Required actions -
a) Decide whether each statement agrees with the football profile below: (i) Jackson was drafted by the St. Louis Rams in the seventh round of the 2007 NFL Draft; (ii) in 2006 Jackson started all 11 games at right defensive tackle; (iii) as a junior fullback, Jackson rushed for 880 yards. For each one, answer yes or no and quote the deciding words from the profile.
b) Set down word for word everything in the football profile below, from "Keith Jerome Jackson, Jr." down to "end Keith Jackson.".

Page extract -
--------------------------------------------------
Keith Jerome Jackson, Jr. (born February 25, 1985) is a former American football defensive tackle. He was originally drafted by the St. Louis Rams in the seventh round of the 2007 NFL Draft. He played college football at Arkansas. He is the son of former NFL Pro Bowl tight end Keith Jackson.

College career
For the Arkansas Razorbacks, Jackson played in 44 games with 26 starts and posted 191 tackles (109 solo) with 7.0 sacks, 18.5 tackles for loss and 23 quarterback hurries, two career interceptions, including one returned for a touchdown. Jackson repeated his All-SEC designation in 2006 and started all 14 games at right defensive tackle and totaled career-high 79 tackles and Posted two interceptions, including one returned 69 yards for a touchdown. In 2005 Jackson started all 11 games, and posted an All-SEC season as a junior. He was named Second-team All-SEC by The Associated Press after he racked up 74 tackles, including 44 solo stops, including 6.5 TFL and six quarterback hurries. He also netted 2.5 sacks. In 2004, he saw action at defensive tackle in all 11 games during his sophomore season. He made his first career start at defensive tackle in the Hogs’ 49-20 win over Louisiana-Monroe. He tallied 26 tackles, including 4.5 tackles for loss  and two sacks. He made at least one stop in 10 of 11 games. In 2003, he was initially targeted for a  redshirt season, he was called into action in the fourth game of the season on the Hogs’ defensive front. He earned 12 tackles, a forced fumble and a fumble recovery in his eight games.

Jackson was a member of the Associated Press Arkansas Super Team as a senior. As a junior nose guard, he made 76 tackles with 50 unassisted stops while recording 4.5 sacks and three fumble recoveries. As a junior fullback he rushed for 880 yards and 13 touchdowns. As a senior, he had 80 tackles (eight for loss) and eight sacks.  He was a member of the PrepStar All-Region VI Team.
--------------------------------------------------
Given records -

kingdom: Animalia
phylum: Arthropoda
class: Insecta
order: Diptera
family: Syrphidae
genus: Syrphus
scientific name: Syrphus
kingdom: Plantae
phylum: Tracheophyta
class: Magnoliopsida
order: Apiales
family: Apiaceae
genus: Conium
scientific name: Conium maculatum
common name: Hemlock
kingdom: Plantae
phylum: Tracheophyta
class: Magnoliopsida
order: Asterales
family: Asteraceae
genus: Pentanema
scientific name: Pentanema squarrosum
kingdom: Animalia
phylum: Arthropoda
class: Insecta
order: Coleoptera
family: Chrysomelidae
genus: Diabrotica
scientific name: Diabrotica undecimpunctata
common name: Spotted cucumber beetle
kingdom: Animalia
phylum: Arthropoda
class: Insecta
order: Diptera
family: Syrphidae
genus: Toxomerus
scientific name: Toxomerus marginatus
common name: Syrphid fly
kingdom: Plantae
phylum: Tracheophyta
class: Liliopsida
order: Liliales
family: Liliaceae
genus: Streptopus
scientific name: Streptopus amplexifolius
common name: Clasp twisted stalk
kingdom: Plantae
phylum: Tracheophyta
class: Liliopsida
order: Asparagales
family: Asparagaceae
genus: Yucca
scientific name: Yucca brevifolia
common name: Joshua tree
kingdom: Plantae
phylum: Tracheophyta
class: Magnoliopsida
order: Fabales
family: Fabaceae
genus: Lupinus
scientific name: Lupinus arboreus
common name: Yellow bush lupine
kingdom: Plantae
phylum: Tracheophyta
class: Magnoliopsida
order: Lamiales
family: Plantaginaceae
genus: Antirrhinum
--------------------------------------------------
Responses per task -
a)
(i) Yes: "He was originally drafted by the St. Louis Rams in the seventh round of the 2007 NFL Draft."
(ii) No: "started all 14 games at right defensive tackle"
(iii) Yes: "As a junior fullback he rushed for 880 yards and 13 touchdowns."

b)
Keith Jerome Jackson, Jr. (born February 25, 1985) is a former American football defensive tackle. He was originally drafted by the St. Louis Rams in the seventh round of the 2007 NFL Draft. He played college football at Arkansas. He is the son of former NFL Pro Bowl tight end Keith Jackson.